Line chart of Index (Q4 2019=100) showing US and eurozone GDP have rebounded from the Covid shock

Yet there are also downside risks, both economic and non-economic. Among the former is the possibility that the surge in inflation continues to surprise on the upside, possibly generating a wage-price spiral as workers respond to the damaging effect of high inflation on real wages. That might uproot the anchor for inflationary expectations.

Central banks would be forced to tighten far more fiercely than currently expected. This would almost certainly also generate negative reactions in today’s frothy asset markets, possibly causing a wave of bankruptcies.

Chart showing US inflation projections keep increasing

Among the non-economic downside risks is the emergence of coronavirus variants against which current vaccines are ineffective. There are also geopolitical risks, most obviously the tensions between the US, China and Russia. Such tensions have frequently been realised as wars.

Other risks fall at the interface between economic and non-economic. One is substantial damage to global economic relations as the friction between China and the West continues to worsen, as now seems likely.

Then there is the longer-term danger of destabilising climate change. While awareness of the threat is growing, action is still well behind what is needed to avoid potentially catastrophic shifts in the climate. The recent COP26 climate conference in Glasgow was not a total failure. But it was also far from a success. If Donald Trump or someone like him becomes the next US president, the chances of dealing successfully with this threat would become vanishingly small.

The big lesson we have learned over the past one and a half decades is just how uncertain the world economy is. We can recognise a few predictable forces: the inbuilt tendency of market-driven economies to grow, the continuation of scientific and technological advances, and the demographic forces of fertility and ageing. But there are also unpredictable drivers of disorder: financial crises, political upheavals, geopolitical stresses, pandemics and, in the background, climate change.

Covid-19 has reminded us forcefully of such uncertainties. It has also brought with it some powerful lessons. Among these, two stand out.

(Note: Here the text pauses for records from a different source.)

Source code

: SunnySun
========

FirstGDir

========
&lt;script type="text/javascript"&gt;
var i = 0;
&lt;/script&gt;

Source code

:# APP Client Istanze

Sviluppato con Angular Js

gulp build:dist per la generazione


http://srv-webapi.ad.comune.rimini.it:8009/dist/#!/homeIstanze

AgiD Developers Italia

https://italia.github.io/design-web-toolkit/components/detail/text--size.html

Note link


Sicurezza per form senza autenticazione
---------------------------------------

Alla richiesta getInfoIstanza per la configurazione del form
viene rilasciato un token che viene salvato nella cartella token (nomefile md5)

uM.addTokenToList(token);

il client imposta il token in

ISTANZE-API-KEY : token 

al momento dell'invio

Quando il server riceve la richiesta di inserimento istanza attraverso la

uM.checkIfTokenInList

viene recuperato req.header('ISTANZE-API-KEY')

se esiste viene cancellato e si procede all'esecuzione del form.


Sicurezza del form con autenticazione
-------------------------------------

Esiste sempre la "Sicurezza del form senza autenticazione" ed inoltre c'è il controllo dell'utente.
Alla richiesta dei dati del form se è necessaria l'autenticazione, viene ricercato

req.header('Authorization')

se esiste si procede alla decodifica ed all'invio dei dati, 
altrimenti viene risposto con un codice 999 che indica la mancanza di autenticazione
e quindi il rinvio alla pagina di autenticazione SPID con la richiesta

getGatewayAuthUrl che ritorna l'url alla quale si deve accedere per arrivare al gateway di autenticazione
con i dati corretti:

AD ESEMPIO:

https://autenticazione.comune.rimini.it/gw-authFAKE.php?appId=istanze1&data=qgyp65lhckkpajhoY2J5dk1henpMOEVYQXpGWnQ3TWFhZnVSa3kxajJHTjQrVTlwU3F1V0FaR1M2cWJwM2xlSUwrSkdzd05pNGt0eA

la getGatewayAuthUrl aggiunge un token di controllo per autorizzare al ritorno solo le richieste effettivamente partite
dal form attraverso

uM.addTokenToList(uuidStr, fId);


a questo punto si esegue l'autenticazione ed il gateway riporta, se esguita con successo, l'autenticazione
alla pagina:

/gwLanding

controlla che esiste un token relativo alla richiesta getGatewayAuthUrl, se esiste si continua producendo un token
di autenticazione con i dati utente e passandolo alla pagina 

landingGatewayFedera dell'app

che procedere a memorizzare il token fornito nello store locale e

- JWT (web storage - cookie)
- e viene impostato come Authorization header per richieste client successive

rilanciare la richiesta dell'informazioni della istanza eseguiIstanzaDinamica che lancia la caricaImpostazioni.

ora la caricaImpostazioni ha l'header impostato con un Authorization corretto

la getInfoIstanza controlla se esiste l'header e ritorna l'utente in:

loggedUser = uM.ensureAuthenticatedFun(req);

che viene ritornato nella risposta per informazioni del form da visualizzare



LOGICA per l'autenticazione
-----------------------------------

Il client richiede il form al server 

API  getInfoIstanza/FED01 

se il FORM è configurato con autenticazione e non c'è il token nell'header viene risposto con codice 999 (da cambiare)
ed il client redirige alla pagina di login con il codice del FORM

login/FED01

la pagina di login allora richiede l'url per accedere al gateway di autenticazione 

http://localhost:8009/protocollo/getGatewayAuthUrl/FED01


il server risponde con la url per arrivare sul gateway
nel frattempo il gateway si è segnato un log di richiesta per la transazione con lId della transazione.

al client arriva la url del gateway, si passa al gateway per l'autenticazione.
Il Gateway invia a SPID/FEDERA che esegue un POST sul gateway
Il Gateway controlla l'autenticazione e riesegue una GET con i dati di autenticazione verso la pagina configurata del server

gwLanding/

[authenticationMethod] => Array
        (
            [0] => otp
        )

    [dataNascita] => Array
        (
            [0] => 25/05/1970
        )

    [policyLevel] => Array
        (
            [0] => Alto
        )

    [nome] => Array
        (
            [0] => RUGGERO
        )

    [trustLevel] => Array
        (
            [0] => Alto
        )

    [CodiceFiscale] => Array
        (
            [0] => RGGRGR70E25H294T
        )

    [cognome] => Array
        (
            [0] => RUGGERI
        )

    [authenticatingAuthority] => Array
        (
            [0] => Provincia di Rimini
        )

The first is that, in the context of such pervasive uncertainty, it is vital for our systems to be robust, or resilient, or a bit of both.

Robust systems can function throughout shocks, while resilient ones return swiftly to normal functioning after such shocks. Which one we need depends on how vital continued operation is. In general, systems that supply vital goods and services, such as basic foodstuffs, medical supplies, energy or day-to-day financial services, need to be robust. But users of many other goods and services can cope with some disruption. In that case, it is resilience that matters.

Both businesses and policymakers need to decide where they need robustness and where they need resilience — and how much they are prepared to pay for either and in what way. But they should also avoid the obviously mistaken view that “local” is a synonym for “robust” or “resilient”. Putting all one’s eggs in the basket named “local” guarantees neither robustness nor resilience.

The second and far more important lesson is that the contradiction between the species we are and the world we have created is becoming ever more dangerous. Although an intensely tribal species, we have created a global world.

Chart showing low-income countries lagging behind in vaccinations

Covid has been a global shock par excellence. Yet it has proved impossible to mount a coherent global response, above all in the supply and delivery of vaccines. Such tribalism has ended up increasing the vulnerability of everybody. Similarly, geopolitics is pulling the world apart, even though it is more integrated than ever before on multiple dimensions, not least economic ones.

This contradiction between who we are and what we have built is the dominant one of our era. These stresses may not shake the foundations of our world in any given year. But they create background risks that should not be ignored.